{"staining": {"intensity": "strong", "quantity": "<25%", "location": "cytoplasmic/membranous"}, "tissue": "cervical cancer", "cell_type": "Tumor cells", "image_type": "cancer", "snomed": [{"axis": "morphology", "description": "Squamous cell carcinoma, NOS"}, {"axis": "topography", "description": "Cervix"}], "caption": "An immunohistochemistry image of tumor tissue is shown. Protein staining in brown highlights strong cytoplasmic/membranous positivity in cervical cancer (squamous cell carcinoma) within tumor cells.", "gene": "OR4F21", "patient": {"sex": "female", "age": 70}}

______

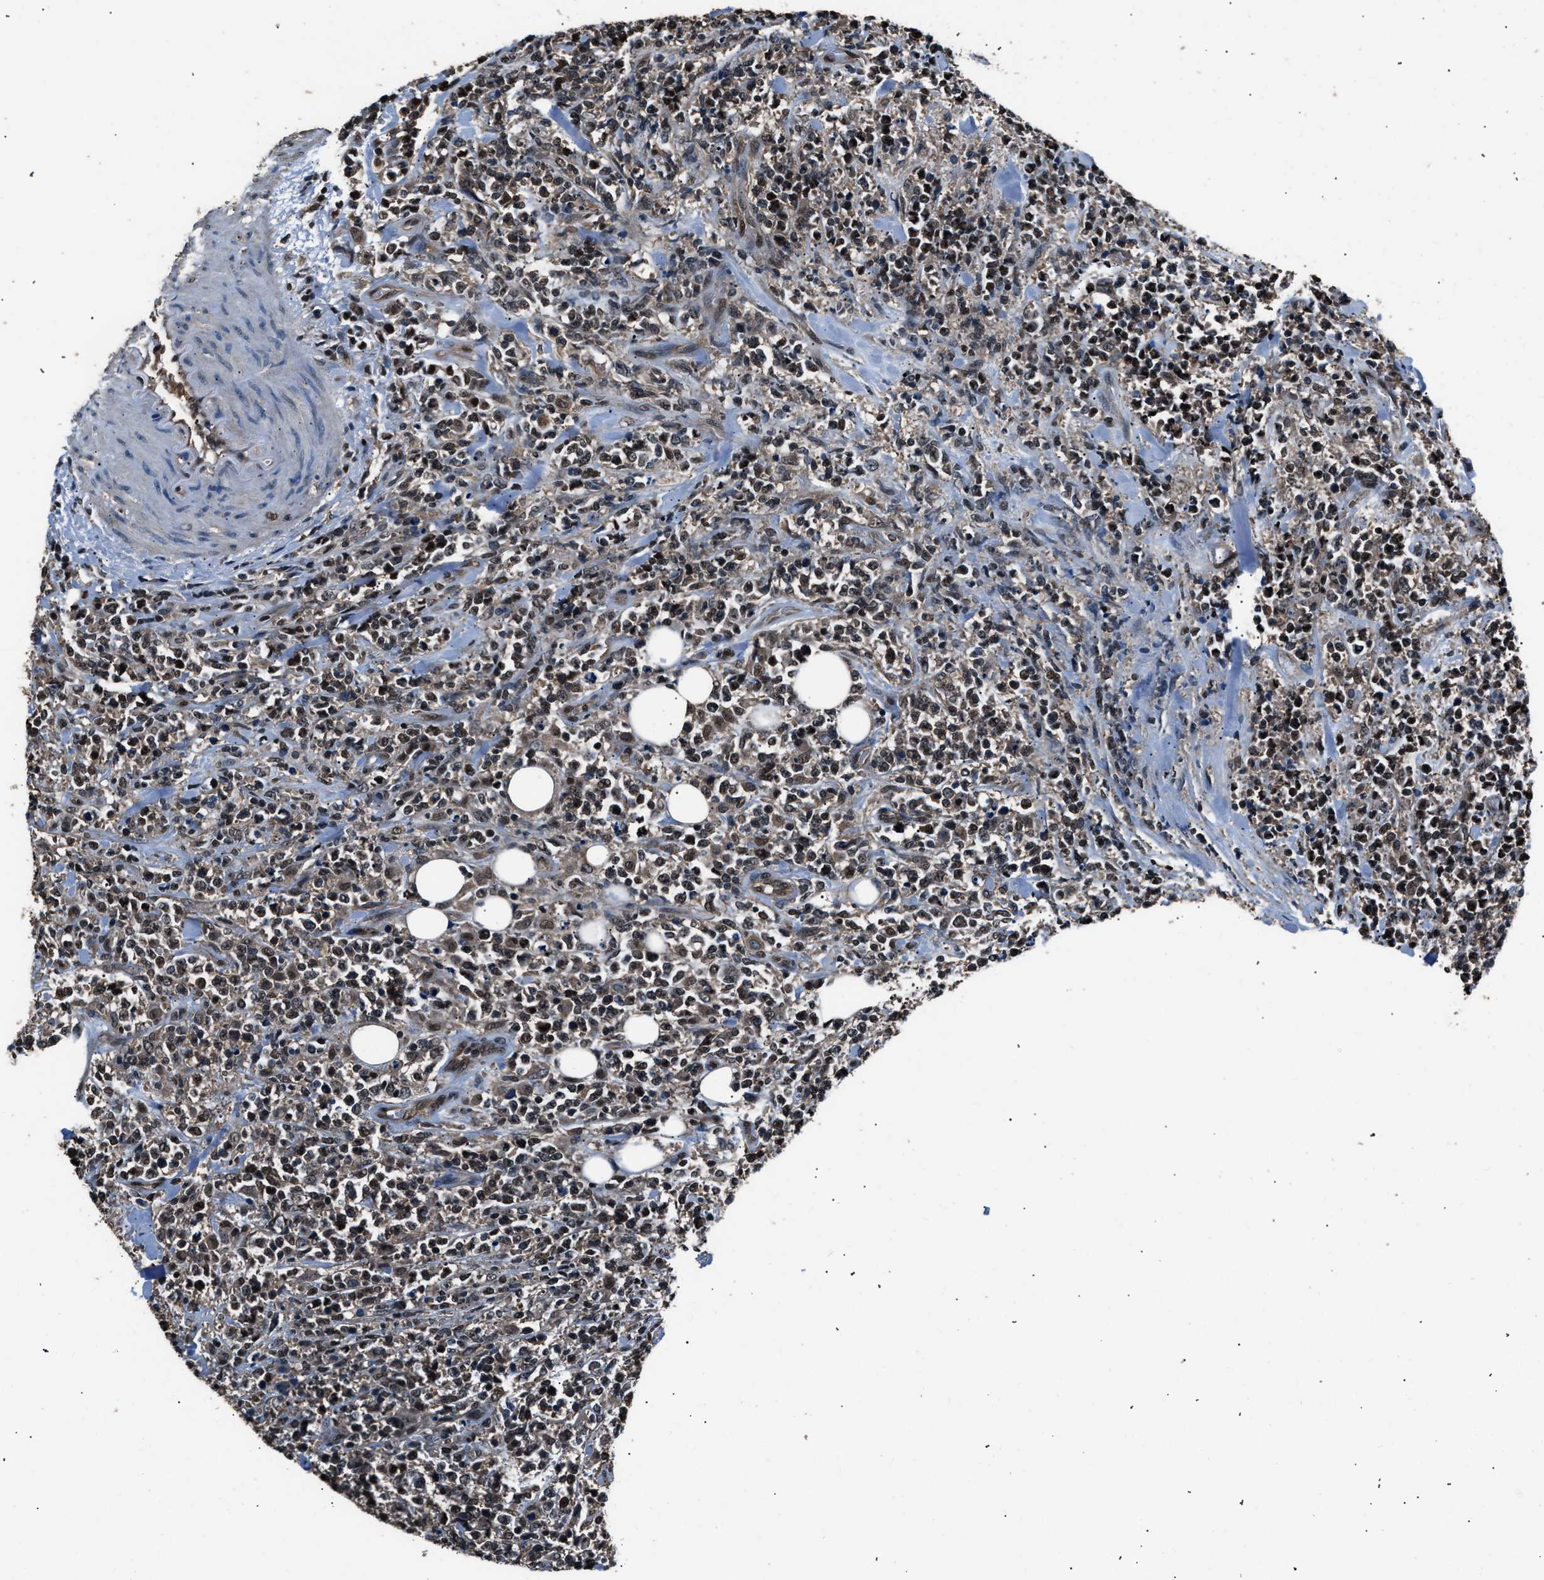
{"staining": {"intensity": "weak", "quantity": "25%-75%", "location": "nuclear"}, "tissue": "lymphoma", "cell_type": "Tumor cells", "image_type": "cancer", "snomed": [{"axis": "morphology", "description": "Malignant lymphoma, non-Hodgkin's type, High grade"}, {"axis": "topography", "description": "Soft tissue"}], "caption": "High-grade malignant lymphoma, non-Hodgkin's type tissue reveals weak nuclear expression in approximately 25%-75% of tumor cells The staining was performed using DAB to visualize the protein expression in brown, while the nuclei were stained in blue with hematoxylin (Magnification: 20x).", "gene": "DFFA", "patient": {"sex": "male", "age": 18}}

______

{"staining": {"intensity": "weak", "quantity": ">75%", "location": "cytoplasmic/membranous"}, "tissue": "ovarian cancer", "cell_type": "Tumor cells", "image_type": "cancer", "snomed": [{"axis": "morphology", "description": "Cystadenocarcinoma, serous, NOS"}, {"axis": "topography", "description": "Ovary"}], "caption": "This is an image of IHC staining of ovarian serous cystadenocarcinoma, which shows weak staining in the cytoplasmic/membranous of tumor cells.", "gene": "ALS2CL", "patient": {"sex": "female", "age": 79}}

______

## Exercise aim
Where the word "weak" appears in a line of the entries, copy that line.

## Final answer
{"staining": {"intensity": "weak", "quantity": "25%-75%", "location": "nuclear"}, "tissue": "lymphoma", "cell_type": "Tumor cells", "image_type": "cancer", "snomed": [{"axis": "morphology", "description": "Malignant lymphoma, non-Hodgkin's type, High grade"}, {"axis": "topography", "description": "Soft tissue"}], "caption": "High-grade malignant lymphoma, non-Hodgkin's type tissue reveals weak nuclear expression in approximately 25%-75% of tumor cells The staining was performed using DAB to visualize the protein expression in brown, while the nuclei were stained in blue with hematoxylin (Magnification: 20x).", "gene": "DFFA", "patient": {"sex": "male", "age": 18}}
{"staining": {"intensity": "weak", "quantity": ">75%", "location": "cytoplasmic/membranous"}, "tissue": "ovarian cancer", "cell_type": "Tumor cells", "image_type": "cancer", "snomed": [{"axis": "morphology", "description": "Cystadenocarcinoma, serous, NOS"}, {"axis": "topography", "description": "Ovary"}], "caption": "This is an image of IHC staining of ovarian serous cystadenocarcinoma, which shows weak staining in the cytoplasmic/membranous of tumor cells.", "gene": "ALS2CL", "patient": {"sex": "female", "age": 79}}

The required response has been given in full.